I would like to perform weighted nonnegative least squares in R (i.e. with the constraint that all fitted coefficients are >=0). The nnls
function in the nnls
package appears not to support weights. Am I correct that I can simulate weights
though within the nnls
function by multiplying both the covariate matrix X
and the dependent variable y
by the square root of the weights
vector, as seems to be indicated here? Or is there better approaches to do this?
1) nnls Yes, it is equivalent since weighted least squares minimizes:
sum( w * (Y - X %*% beta)^2 )
= sum_i( (sqrt(w[i]) * X[i, ] %*% beta - sqrt(w[i]) * Y[i])^2 )
subject to constraints where sum_i means sum over i.

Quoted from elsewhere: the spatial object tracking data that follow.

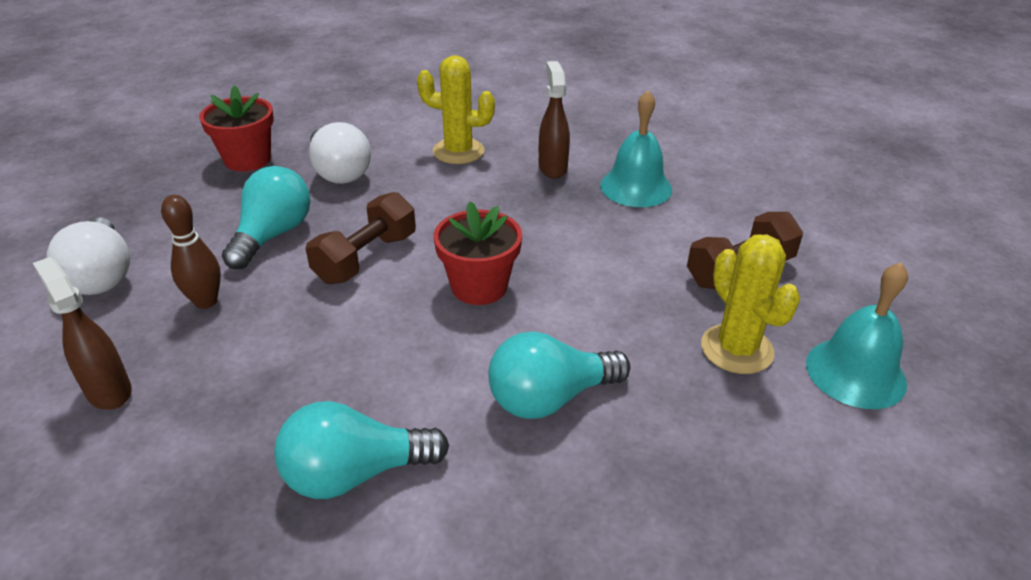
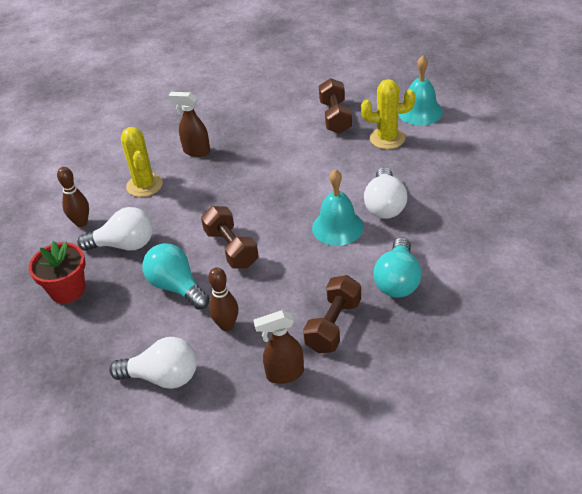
camera: 60 degrees left, 5 degrees up
yellow cactus [417,55,495,164] -> yellow cactus turned 60 degrees counterclockwise [121,127,163,197]
red flower pot [434,201,522,305] -> none
turquoise light bulb [489,331,630,419] -> white light bulb [364,167,407,219]
turquoise bell [600,90,672,207] -> turquoise bell moved to [312,169,364,246]
none -> brown bowling pin [57,167,89,227]
none -> brown dumbbell [303,275,361,353]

Thus sqrt(w[i])
multiplies the ith row of X and the ith element of Y which is equivalent to using sqrt(w) * X
and sqrt(w) * Y
. (Note that these are also equal to diag(sqrt(w)) %*% X
and c(diag(sqrt(w)) %*% Y)
respectively.)
2) CVXR The CVXR package can do weighted non-negative least squares directly. There is an example of performing non-negative least squares in its vignette.
vignette("cvxr_intro")
Just change the objective in the code there to add weights:
objective <- Minimize(sum((w *(Y - X %*% betaHat)^2)))
3) nls nls
which comes with R can do non-negative weighted least squares if you use the port
algorithm with lower bounds of all 0. (In the code below we have started at zero and normally it is not a good idea to start on the boundary but given the linearity here it really doesn't matter.)
zeros <- numeric(ncol(X))
nls(Y ~ X %*% b, start = list(b = zeros), weights = w, lower = zeros, alg = "port")
Run all three approaches to double check the answers.